Jeder Verein ist daher gefordert, die 4Ps auf den Prüfstand zu stellen, um nachjustieren zu können. In Bezug auf die öffentliche Selbstvermarktung folgt dem Was prompt das Wie: Welche Kanäle nutzen wir und wie bespielen wir sie? Erreichen wir so die Zielgruppe, die wir ansprechen möchten? In der heutigen Zeit kommt an Social Media nicht mehr vorbei, wer ernsthaft Pläne für die Zukunft schmiedet. Allein damit, einen Account bei Facebook zu besitzen, ist es aber nicht getan. Denn so ein Profil möchte regelmäßig mit Inhalten bestückt und aktuell gehalten werden.
Keine Zukunft ohne Social Media
Wer sich heutzutage über einen Verein oder ein Orchester informieren möchte, der googelt zunächst. Werden weder eine Homepage noch ein Profil bei einschlägigen sozialen Netzwerken – namentlich Facebook und Instagram – angezeigt, wird es das Ensemble schwer haben, attraktiv zu erscheinen. Ungünstiger ist nur, wenn die Kanäle nicht gepflegt oder unkoordiniert wahlloses Material hochgeladen wird.
Social Media ist ein weites Feld: Verschiedene Strategien, Redaktionspläne, vorgeplante Beiträge, die zu einer terminierten Zeit online gehen, Vernetzung und ein abwechslungsreich gestaltetes Content-Programm (also digitaler Inhalt wie Fotos, Kurz-Videos, Grafiken, interaktive Elemente etc.) sind nur einige Aspekte. Gerade die sozialen Medien eignen sich hervorragend, um sich zu vernetzen, weil man nicht nur die Seiten von anderen sehen kann, sondern weil man unkompliziert auf sich aufmerksam machen kann. Die digitale Version eines Flyers lässt sich online mit wenigen Klicks in Windeseile verbreiten – hier werden viel schneller mehr Personen erreicht, als wenn analog Flyer verteilt werden.

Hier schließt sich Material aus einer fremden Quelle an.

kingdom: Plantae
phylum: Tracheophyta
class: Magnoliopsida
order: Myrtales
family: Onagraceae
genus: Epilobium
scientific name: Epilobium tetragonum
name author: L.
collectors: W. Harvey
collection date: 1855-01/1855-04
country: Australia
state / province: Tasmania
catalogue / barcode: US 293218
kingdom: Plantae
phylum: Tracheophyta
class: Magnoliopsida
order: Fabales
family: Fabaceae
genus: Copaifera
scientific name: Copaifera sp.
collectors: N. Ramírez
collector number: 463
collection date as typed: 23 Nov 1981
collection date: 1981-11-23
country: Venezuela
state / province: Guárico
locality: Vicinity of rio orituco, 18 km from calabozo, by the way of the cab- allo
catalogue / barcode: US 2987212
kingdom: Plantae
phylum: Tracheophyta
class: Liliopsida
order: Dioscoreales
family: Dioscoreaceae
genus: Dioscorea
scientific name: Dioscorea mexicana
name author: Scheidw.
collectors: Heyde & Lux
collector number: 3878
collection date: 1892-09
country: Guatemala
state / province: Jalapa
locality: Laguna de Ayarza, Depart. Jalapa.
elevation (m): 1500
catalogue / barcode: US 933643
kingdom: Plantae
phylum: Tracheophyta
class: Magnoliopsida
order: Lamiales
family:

Mag die skeptische Person unseres Eingangsdialoges („Des neumodische Glomb brauch‘ i ned!“) den Nutzen von Social Media inzwischen vielleicht anerkennen, wird sie sich womöglich dennoch nicht darauf stürzen. Zu groß ist die Verunsicherung auf fremdem Terrain. Und was auch noch kompliziert aussieht, schreckt ab. Doch Kompetenzen in einem großen Kollektiv wie einem generationenübergreifenden Orchester sind meist heterogen und so ist die Wahrscheinlichkeit, unter den Vereinsmitgliedern jemanden mit Social-Media-Affinität zu finden, doch recht groß.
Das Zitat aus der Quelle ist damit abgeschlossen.